New Canadian manufacturing sector “rising from the ashes” – CIBC
April 7, 2014 – After a difficult decade that saw the number of Canadian manufacturing firms fall by 20 per cent and the sector's share of GDP drop to 12 per cent, a new report from CIBC World Markets finds that many industries are ready to reverse that trend and outperform in the coming years.
“A different manufacturing sector is rising from the ashes,” says Benjamin Tal, Deputy Chief Economist at CIBC. “Though some failed to survive, many who did are stronger, leaner and more productive. The long and painful adjustment is starting to pay off, with many industries better positioned to take advantage of the weaker dollar to regain positions in U.S. markets and to better integrate into global supply chain opportunities.”
The report, co-authored by Tal and CIBC Economist, Nick Exarhos, notes that Canadian manufacturing has seen dramatic ups and downs over the past 25 years. In the 1990s, when a tumbling loonie lost over 20 per cent of its value, Canada’s manufacturing share of GDP rose dramatically, counter to the trend in other western nations that increasingly saw manufacturing shift to emerging-market countries.
“Only when the Canadian dollar started its march back to, and through, parity at the turn of the new millennium, did the adjustment arrive in Canada,” says Mr. Tal. “Canadian manufacturing saw a nose-dive—capped off by the Great Recession—from the relatively elevated levels it had seen in the previous two decades.”
With currency and market conditions improving, the two economists analyzed the sector in order to rank which industries, based on their market characteristics and actions taken during the dark days of the last decade, have best adapted and are poised to outperform in the coming years.

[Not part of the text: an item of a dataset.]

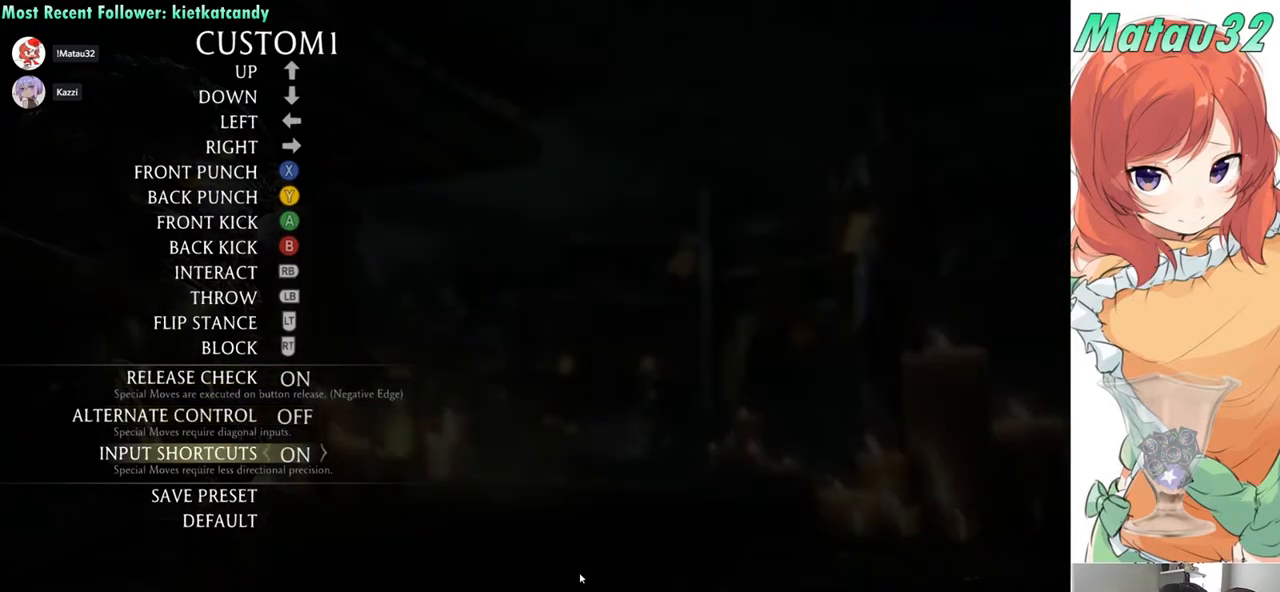
{"buttons": [], "events": []}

Industries Ranked By Brightest Prospects
• Wood Product
• Primary Metal
• Computer and Electronic
• Plastics and Rubber
Their research found the wood products industry is the best positioned for success. They cite strong productivity growth since the beginning of the recovery and the benefits of a lower Canadian dollar, which should see the wood products industry continue to be a leader in exports to the U.S. The only negative is a relatively high level of capacity utilization. However, with continued growth the industry will likely see a strong pace of investment to meet demand.

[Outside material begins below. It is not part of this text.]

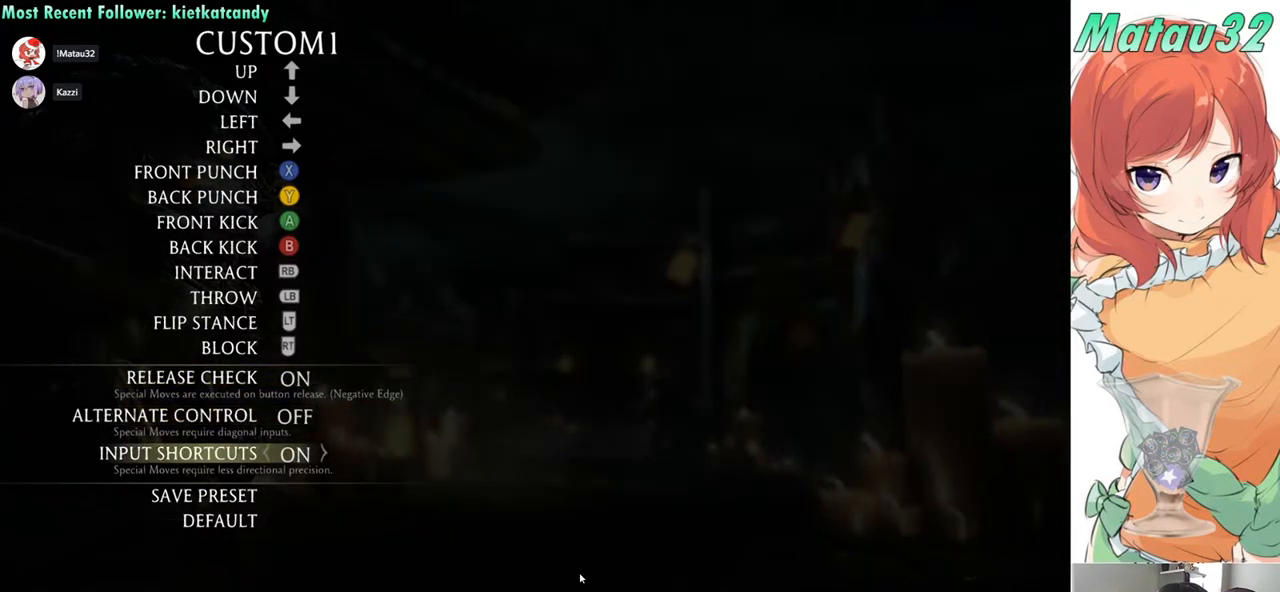
{"buttons": [], "events": [[133, "DPAD_DOWN", "down"], [283, "DPAD_DOWN", "up"]]}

Primary metals ranked second in growth prospects having had the best productivity growth since 2009. It is also well positioned to take advantage of the decline in the loonie thanks to its favourable net exports position. “Also helping here is the fact that over half of the domestic market is supplied by foreign sources, suggesting a weaker currency will—at the margin—benefit domestic suppliers,” says Tal.
“The industry is also well positioned to take advantage of a stronger U.S. economy, accounting for more than 25 per cent of total U.S. imports. At only 2 per cent below its long-term average, however, growth might be limited by capacity constraints, a fact that also suggests a stronger path of capital spending in the coming years.”
Ranked third is machinery manufacturing, which has the strongest net export position in all of the manufacturing sub-industry groups. “With the majority of the current market belonging to foreign imports of machinery, it is best positioned to capitalize on a swooning loonie driving up the price of imported competition,” he adds. “Despite having registered less than stellar productivity gains since 2009, capacity constraints, here too, may mean more capital investment in the near future.”
The report notes that the aerospace sub-industry group is another that will benefit from a weaker loonie due to its advantageous net exports and import penetration positions. These factors led to it being ranked higher than its transportation industry group parent, even though the parent sector has shown more productivity growth (25 per cent vs. 10 per cent). However, productivity gains in the broad industry group have been driven by plant closures and capacity downsizing which have hampered its net exports position, leaving it behind that of aerospace.
”A name surprisingly absent from the top of our rankings is the food manufacturing industry,” notes Tal. “In recent years that industry has been a winner, primarily in the domestic market sense, but has had a less impressive net export ranking. Furthermore, because it has fared better than most of its peers, it has not had to increase its productivity as fast as others, marking a slight two per cent gain since 2009. Because domestic manufacturing already takes up so much of the Canadian market, it will have to nurture its export markets in search of growth.”
He says that while talks regarding large-scale repatriation of manufacturing activity to North America are premature, the post-recession leaner and smarter North American manufacturing sector is better positioned to stop the bleeding.